= Bruce Bransby =

American musician

Bruce Bransby is an American double-bassist and university professor.

== Performance career ==
Bruce Bransby began his musical career as a trombonist and pianist, but discovered his calling as a double bassist while in college at California State University Northridge. He studied with Nat Gangursky, Peter Mercurio, and Stuart Sankey. In 1971 he became principal bass of the Kansas City Philharmonic (now the Kansas City Symphony) under the direction of Jorge Mester.

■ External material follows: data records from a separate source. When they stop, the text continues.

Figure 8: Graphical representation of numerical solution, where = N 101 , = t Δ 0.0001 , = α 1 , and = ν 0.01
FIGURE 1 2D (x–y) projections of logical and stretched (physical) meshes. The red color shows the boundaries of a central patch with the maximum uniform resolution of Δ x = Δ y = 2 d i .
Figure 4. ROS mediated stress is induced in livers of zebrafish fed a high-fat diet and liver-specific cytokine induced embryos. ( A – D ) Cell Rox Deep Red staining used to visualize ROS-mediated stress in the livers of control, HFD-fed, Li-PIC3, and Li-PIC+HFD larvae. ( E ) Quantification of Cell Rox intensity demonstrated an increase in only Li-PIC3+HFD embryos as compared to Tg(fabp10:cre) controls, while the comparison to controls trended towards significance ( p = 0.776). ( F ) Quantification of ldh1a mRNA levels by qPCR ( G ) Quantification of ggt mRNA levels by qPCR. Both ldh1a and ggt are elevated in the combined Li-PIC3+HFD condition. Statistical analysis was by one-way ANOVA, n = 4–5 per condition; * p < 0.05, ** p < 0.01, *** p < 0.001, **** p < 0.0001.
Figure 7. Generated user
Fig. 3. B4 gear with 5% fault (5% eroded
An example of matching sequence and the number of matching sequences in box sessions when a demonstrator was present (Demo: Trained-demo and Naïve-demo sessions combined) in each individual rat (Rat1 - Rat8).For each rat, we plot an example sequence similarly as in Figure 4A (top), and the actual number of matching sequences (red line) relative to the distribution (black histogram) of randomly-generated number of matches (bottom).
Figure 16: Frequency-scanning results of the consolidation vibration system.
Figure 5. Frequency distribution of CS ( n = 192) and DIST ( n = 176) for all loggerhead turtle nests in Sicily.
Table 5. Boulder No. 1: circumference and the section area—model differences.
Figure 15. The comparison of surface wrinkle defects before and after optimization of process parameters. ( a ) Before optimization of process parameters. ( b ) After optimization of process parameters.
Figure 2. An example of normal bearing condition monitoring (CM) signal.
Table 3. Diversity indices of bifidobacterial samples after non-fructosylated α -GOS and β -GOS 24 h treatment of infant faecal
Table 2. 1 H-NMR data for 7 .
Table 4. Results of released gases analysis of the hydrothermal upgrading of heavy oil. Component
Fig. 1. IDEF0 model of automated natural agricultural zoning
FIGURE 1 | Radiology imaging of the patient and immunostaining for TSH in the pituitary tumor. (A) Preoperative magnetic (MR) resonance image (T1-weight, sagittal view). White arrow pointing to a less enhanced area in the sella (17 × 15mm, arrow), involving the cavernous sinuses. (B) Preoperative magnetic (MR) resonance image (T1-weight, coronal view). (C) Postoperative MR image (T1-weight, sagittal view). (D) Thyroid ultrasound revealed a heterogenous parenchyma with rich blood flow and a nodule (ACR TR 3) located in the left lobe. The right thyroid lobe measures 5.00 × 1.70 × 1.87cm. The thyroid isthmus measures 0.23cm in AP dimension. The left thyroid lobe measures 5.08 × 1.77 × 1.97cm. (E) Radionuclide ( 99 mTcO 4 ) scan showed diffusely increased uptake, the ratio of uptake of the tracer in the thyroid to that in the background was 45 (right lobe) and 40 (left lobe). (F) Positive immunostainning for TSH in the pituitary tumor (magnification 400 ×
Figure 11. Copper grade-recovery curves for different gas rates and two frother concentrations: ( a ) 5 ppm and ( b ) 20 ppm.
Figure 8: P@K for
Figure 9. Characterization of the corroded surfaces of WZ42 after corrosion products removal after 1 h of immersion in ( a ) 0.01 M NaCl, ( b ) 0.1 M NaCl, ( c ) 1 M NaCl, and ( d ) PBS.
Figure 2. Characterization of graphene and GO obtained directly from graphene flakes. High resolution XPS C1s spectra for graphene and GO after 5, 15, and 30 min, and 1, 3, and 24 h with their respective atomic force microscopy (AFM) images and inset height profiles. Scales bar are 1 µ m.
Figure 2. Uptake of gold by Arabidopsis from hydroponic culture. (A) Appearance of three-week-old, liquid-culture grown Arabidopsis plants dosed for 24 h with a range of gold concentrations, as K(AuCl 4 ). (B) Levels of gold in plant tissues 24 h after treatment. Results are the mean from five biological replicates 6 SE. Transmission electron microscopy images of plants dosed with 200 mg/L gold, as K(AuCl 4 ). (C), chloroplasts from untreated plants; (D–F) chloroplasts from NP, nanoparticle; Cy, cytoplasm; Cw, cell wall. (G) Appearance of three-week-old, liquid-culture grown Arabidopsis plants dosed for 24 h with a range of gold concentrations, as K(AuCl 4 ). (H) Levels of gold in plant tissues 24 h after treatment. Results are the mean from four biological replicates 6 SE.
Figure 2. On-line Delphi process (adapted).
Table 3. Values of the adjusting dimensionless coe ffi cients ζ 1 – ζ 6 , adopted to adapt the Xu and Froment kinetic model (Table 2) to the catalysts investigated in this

In 1978 he was appointed principal bass of the Los Angeles Philharmonic, sharing the position equally with Dennis Trembly. His time in Los Angeles coincided with the eras of Zubin Mehta, Carlo Maria Giulini, and André Previn. Mr. Bransby has been active as a chamber musician, soloist, and clinician. He premiered the "Fantasia Hungarica" for double bass and orchestra by Eugene Zador, the bass concerto by Frantizek Hertl, and numerous ensemble pieces. He is also the composer (as Roland E. Curb) of Prelude, Valse, and Tango for double bass and piano.

== Teaching career ==
In 1986, Bruce Bransby was appointed Professor of Double Bass at Indiana University Jacobs School of Music, Bloomington. He has also taught at California State University Northridge, the University of Missouri at Kansas City, the California Music Center, and the Los Angeles Philharmonic Institute, and has been a performing member of the faculty of the Aspen Music Festival since 1987. His students hold positions in many symphony orchestras.